### What to work on:
Among the entries below, one stretch runs from the line that contains "Eaton 3-Pole Surface Isolator Switch - 480A, 45" through the line that contains "pact. As of". Repeat that stretch exactly, ends included, and only that.

### Records shown:
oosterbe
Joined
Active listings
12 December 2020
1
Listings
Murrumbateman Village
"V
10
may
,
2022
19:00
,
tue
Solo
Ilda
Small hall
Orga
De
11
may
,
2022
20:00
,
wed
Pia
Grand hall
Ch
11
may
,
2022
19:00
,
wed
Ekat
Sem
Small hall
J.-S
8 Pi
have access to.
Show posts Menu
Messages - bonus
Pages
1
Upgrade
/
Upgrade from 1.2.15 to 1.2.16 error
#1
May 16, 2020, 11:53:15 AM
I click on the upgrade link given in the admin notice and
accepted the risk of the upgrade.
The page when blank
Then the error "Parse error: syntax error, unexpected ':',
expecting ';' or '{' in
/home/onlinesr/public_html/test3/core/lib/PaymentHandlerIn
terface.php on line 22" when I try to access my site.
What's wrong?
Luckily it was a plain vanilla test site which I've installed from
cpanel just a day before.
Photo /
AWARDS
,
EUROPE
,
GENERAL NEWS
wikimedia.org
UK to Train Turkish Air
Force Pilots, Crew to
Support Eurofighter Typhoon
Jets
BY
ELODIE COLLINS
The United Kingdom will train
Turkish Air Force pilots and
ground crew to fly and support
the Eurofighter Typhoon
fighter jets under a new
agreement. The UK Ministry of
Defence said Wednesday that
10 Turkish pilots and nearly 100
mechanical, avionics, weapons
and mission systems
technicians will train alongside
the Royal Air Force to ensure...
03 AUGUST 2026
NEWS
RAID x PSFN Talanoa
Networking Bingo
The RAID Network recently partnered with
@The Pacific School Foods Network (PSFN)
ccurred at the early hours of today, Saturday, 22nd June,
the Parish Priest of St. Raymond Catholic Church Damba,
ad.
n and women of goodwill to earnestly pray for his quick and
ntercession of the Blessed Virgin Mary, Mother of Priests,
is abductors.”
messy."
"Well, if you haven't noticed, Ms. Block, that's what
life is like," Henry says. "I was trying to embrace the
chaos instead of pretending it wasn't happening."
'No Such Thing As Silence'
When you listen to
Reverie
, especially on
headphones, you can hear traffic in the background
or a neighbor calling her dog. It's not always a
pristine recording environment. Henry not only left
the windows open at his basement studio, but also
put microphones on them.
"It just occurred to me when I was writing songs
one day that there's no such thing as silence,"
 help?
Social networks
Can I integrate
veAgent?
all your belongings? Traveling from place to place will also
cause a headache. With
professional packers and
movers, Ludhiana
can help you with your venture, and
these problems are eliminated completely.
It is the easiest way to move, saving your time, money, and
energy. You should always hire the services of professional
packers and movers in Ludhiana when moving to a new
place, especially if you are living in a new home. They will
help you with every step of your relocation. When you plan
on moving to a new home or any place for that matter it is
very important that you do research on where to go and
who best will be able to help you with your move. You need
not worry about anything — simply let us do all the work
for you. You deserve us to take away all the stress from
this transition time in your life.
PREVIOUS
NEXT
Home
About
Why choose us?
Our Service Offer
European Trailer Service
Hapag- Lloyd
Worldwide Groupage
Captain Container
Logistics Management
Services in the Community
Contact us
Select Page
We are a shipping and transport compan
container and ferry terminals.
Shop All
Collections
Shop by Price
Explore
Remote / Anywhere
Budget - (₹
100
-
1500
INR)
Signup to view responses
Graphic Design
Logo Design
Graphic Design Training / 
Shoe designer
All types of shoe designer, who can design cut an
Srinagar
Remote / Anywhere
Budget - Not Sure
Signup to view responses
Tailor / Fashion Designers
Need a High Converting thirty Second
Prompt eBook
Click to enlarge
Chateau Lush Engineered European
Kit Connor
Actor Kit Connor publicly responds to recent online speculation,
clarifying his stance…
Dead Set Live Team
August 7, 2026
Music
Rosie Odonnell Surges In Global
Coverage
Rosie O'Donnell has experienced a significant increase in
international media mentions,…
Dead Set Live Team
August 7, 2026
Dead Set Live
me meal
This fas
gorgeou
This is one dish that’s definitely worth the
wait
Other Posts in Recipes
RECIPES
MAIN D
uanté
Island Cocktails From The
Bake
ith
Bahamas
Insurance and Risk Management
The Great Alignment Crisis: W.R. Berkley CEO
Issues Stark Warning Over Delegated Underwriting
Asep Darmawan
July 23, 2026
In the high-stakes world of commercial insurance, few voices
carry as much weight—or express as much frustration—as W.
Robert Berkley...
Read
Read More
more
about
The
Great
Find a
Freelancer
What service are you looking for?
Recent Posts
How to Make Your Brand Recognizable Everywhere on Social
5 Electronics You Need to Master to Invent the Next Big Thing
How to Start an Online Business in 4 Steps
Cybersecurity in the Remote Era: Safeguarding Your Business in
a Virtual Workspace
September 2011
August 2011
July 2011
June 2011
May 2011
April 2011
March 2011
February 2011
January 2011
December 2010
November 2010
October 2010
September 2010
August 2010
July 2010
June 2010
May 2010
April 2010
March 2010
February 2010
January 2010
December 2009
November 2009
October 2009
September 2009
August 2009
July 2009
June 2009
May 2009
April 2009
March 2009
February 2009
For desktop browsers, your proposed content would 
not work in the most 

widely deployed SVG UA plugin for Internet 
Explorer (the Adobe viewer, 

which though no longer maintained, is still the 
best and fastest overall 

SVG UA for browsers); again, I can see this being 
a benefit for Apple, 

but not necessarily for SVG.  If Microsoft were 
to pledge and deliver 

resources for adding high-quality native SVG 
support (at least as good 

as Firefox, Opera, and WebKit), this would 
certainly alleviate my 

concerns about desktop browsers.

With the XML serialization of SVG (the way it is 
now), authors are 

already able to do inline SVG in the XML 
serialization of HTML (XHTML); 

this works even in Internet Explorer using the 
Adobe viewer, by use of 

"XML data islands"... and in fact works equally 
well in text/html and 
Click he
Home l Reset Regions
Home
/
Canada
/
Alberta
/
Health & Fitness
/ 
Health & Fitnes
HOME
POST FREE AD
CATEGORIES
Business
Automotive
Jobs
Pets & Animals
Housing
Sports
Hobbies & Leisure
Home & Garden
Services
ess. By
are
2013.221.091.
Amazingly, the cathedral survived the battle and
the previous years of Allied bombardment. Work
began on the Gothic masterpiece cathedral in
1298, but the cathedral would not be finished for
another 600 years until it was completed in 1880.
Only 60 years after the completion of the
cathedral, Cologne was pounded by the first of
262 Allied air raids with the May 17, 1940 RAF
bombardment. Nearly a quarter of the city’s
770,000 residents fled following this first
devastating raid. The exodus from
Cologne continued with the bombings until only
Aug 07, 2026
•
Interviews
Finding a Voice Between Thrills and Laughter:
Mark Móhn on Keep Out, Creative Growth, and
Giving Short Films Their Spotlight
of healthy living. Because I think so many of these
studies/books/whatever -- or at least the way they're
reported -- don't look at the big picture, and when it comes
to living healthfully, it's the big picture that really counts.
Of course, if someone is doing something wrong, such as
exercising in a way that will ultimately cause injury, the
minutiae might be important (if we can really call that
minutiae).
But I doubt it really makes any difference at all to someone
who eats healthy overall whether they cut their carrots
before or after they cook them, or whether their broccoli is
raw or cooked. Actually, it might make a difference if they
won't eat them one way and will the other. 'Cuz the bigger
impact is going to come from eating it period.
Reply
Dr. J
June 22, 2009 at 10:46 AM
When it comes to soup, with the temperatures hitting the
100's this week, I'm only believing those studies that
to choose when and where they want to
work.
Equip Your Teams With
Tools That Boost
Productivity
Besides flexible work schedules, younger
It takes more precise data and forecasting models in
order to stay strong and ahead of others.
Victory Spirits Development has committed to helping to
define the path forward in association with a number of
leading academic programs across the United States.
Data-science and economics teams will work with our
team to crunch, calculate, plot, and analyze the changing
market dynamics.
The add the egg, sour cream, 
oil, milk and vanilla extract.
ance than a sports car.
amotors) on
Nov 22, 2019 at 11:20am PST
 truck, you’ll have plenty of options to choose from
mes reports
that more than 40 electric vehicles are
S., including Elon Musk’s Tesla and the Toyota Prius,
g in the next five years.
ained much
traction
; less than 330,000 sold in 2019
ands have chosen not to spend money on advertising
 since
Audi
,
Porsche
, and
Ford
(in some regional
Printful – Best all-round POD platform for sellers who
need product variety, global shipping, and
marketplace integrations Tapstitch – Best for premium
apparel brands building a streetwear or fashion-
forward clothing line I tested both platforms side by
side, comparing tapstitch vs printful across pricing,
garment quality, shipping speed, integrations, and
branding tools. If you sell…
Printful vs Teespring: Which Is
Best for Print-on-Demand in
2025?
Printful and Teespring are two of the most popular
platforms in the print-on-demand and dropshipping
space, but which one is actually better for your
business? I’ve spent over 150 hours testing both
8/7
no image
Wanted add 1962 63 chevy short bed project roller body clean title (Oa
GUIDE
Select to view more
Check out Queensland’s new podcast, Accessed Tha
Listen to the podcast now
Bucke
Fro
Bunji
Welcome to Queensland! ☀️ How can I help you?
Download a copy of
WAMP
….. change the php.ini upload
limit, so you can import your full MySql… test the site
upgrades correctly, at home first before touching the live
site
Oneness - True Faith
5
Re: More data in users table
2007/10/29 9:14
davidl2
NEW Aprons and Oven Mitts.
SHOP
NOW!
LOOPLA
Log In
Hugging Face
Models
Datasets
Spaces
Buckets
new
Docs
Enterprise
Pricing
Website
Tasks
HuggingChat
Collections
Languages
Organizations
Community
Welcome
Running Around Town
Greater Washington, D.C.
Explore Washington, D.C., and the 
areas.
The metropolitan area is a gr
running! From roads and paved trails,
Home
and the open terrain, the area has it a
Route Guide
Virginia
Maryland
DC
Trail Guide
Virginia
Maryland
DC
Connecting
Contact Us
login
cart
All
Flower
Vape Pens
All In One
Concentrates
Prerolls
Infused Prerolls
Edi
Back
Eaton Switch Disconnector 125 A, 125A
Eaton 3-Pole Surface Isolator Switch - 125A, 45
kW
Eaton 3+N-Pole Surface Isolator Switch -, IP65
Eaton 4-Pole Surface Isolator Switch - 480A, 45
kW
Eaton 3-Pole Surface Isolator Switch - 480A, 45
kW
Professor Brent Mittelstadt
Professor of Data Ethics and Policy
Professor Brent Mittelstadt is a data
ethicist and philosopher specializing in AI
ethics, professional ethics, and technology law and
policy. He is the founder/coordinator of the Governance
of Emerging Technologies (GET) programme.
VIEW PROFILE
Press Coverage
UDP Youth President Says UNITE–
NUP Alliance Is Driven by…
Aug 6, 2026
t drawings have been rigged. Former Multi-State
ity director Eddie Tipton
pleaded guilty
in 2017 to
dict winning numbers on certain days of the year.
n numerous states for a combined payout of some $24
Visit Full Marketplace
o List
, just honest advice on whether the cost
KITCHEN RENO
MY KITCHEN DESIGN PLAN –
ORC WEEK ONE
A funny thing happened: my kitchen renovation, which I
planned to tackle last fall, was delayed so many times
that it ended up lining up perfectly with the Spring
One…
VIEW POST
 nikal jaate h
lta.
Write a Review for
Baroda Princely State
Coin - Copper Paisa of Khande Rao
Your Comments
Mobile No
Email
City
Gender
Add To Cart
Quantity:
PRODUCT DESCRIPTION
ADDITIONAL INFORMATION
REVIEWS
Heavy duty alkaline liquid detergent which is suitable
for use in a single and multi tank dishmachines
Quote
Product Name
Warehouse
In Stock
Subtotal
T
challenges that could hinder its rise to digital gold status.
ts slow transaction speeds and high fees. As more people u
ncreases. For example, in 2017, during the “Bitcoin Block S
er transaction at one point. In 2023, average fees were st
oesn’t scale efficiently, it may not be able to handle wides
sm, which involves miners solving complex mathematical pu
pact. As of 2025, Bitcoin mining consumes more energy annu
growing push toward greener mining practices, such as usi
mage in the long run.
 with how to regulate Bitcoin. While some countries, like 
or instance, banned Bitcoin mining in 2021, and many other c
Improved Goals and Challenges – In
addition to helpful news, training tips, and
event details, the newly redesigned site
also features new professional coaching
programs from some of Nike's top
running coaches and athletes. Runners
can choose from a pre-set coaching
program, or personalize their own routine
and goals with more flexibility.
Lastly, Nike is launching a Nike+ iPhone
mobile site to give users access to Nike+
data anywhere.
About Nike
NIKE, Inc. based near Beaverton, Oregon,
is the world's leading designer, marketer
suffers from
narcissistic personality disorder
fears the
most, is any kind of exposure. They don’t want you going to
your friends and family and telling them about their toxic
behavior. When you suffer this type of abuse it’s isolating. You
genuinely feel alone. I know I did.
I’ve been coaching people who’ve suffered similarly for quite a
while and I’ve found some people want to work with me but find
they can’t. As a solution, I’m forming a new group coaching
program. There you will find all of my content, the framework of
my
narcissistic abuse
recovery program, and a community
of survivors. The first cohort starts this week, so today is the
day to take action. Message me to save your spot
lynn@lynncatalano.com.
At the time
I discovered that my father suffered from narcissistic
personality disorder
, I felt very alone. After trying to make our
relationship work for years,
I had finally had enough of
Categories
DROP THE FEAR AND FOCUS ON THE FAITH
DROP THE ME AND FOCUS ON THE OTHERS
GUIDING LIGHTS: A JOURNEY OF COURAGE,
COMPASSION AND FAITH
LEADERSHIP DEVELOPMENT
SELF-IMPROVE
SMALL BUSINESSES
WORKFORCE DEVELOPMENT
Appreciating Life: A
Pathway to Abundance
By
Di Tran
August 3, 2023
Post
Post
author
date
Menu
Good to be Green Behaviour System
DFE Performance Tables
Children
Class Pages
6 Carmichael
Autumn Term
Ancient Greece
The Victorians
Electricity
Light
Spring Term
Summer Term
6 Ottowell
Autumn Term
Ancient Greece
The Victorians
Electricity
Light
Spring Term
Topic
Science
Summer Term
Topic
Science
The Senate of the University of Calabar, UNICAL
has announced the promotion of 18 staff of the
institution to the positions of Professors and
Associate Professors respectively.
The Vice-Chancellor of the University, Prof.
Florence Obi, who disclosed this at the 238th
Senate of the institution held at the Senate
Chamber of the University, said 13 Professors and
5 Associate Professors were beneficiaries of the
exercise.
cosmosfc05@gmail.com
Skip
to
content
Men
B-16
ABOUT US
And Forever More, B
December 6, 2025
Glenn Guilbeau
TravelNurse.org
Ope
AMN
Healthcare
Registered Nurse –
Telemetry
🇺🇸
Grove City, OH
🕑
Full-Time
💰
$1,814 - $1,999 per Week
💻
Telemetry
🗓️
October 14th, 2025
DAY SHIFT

### Output of the task:
Eaton 3-Pole Surface Isolator Switch - 480A, 45
kW
Professor Brent Mittelstadt
Professor of Data Ethics and Policy
Professor Brent Mittelstadt is a data
ethicist and philosopher specializing in AI
ethics, professional ethics, and technology law and
policy. He is the founder/coordinator of the Governance
of Emerging Technologies (GET) programme.
VIEW PROFILE
Press Coverage
UDP Youth President Says UNITE–
NUP Alliance Is Driven by…
Aug 6, 2026
t drawings have been rigged. Former Multi-State
ity director Eddie Tipton
pleaded guilty
in 2017 to
dict winning numbers on certain days of the year.
n numerous states for a combined payout of some $24
Visit Full Marketplace
o List
, just honest advice on whether the cost
KITCHEN RENO
MY KITCHEN DESIGN PLAN –
ORC WEEK ONE
A funny thing happened: my kitchen renovation, which I
planned to tackle last fall, was delayed so many times
that it ended up lining up perfectly with the Spring
One…
VIEW POST
 nikal jaate h
lta.
Write a Review for
Baroda Princely State
Coin - Copper Paisa of Khande Rao
Your Comments
Mobile No
Email
City
Gender
Add To Cart
Quantity:
PRODUCT DESCRIPTION
ADDITIONAL INFORMATION
REVIEWS
Heavy duty alkaline liquid detergent which is suitable
for use in a single and multi tank dishmachines
Quote
Product Name
Warehouse
In Stock
Subtotal
T
challenges that could hinder its rise to digital gold status.
ts slow transaction speeds and high fees. As more people u
ncreases. For example, in 2017, during the “Bitcoin Block S
er transaction at one point. In 2023, average fees were st
oesn’t scale efficiently, it may not be able to handle wides
sm, which involves miners solving complex mathematical pu
pact. As of 2025, Bitcoin mining consumes more energy annu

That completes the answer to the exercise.